Forests have the potential for reducing 5 gigatonnes of emissions, says delegates
Discussions on integrated policies on sustainable forest management (SFM) and energy to meet the United Nations-mandated Sustainable Development Goals (SDG) took centre stage on the fourth day of the United Nations Forum on Forests (UNFF18).
The delegates at the eighteenth session of UNFF18, held from May 8-12, 2023, in New York, discussed the contributions of SFM to energy, livelihoods and the SDGs.
Sheam Satkuru, executive director of the International Tropical Timber Organization, emphasised its mandate to practice SFM in tropical regions. Satkuru stressed on ensuring sustainable sourcing of tropical timber.
The increased use of bioenergy since 2013 has added pressure on forests, said Satkaru. Over five billion people across the world benefit from non-timber forest products, of which forest ecosystems provide 55 per cent of renewable energy requirements, Zhimin Wu, forestry director of the Food and Agriculture Organization (FAO), highlighted.
Over two billion people cook food, while 33 million are directly employed in the forestry sector. Industrially harvested trees that become wood residue contribute to a significant source of bioenergy, Wu said.
Forests have the potential for reducing five gigatonnes of emissions, Mirey Atallah, head of UNEP’s Nature for Climate branch, said, citing the findings of the Emissions Gap Report. Demand sets the carbon market prices rather than the supply of forest goods, Atallah said.
During the session, Saudi Arabia stressed on the need to prevent forest fires and urban expansion that encroaches on forests. Sharing concerns on wildfires and the problems associated with current forest certification schemes, India presented a case of a UNFF country-led initiative on long-term SFM.
Suriname, claiming to be the most forested and carbon-negative country, shared its experience of how economic pressure has impacted its green cover and environmental policies. The country committed to 23 per cent of net energy from renewable sources by 2025 and is going carbon neutral by 2060.

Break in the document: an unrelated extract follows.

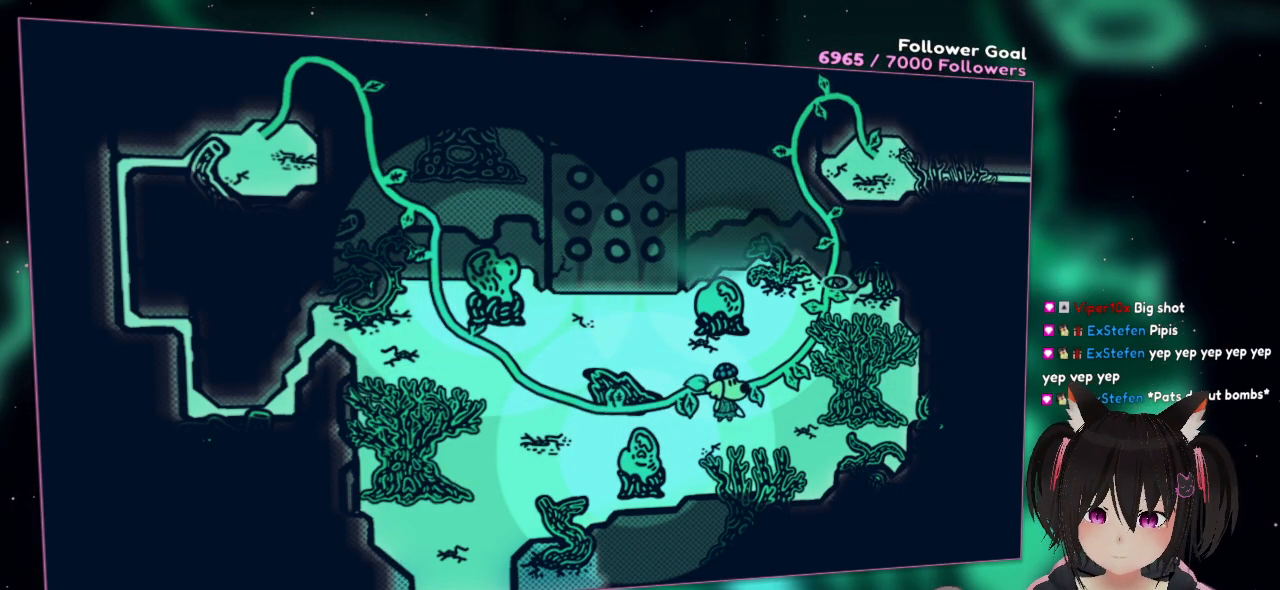
{"buttons": [], "left_stick": "up-left", "right_stick": "left", "events": [[267, "right_stick", "center"], [400, "right_stick", "left"], [483, "left_stick", "up-left"]]}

Stressing their commitment to various forest conservation measures, such as SFM, REDD+, forest planning and certification, Congo and the Dominican Republic called for strategies to reduce pressures on natural forests and simultaneously improve livelihoods as it has a heavy dependency on fuelwood.
Countries such as Zhimin and Satkuru suggested replacing plastic sticks with residues of compacted bamboo or sawdust to produce briquettes and pellets. China claimed to have generated 41.32 gigawatts of power through wood biomass which would enable it to achieve carbon neutrality before 2030.

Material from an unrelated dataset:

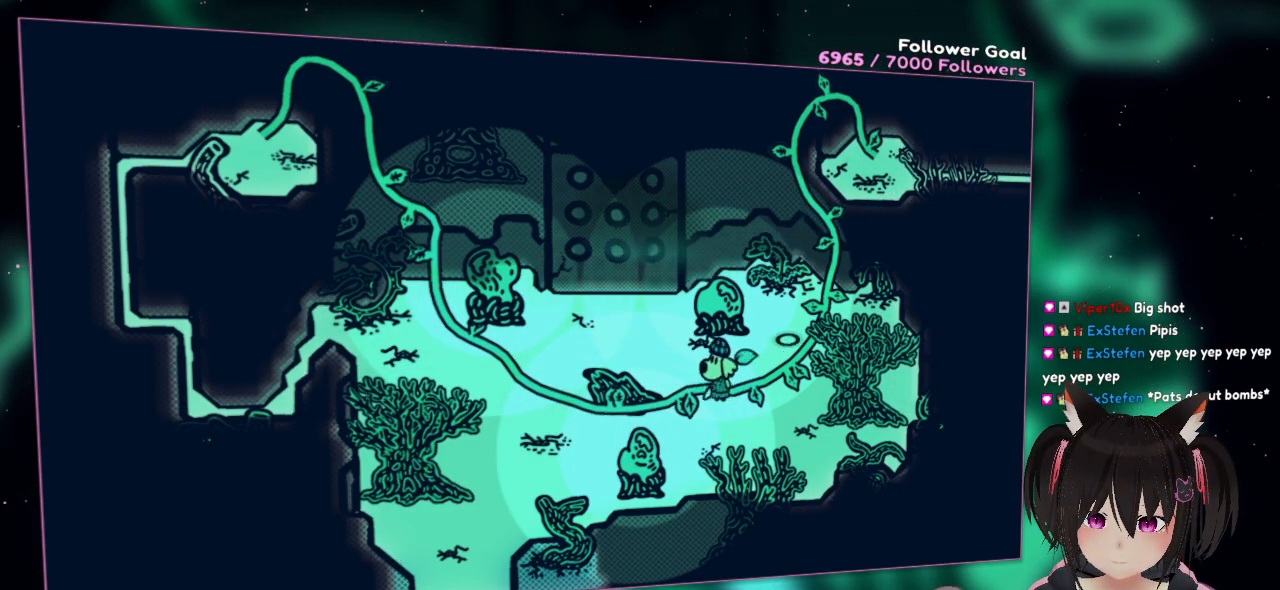
{"buttons": [], "left_stick": "center", "right_stick": "up-left", "events": [[233, "right_stick", "up-left"], [283, "left_stick", "center"]]}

However, some countries disagreed and raised their concerns. Wood energy is exhaustible and releases carbon, said Morocco. Australia shared its stance, saying that many species depend on fire for germination and informed on mechanical fuel load reduction trials. Wood residue markets should be made financially feasible, the country added.
Wu stressed for integrated and innovative approaches to transition towards agro-food and agroforestry.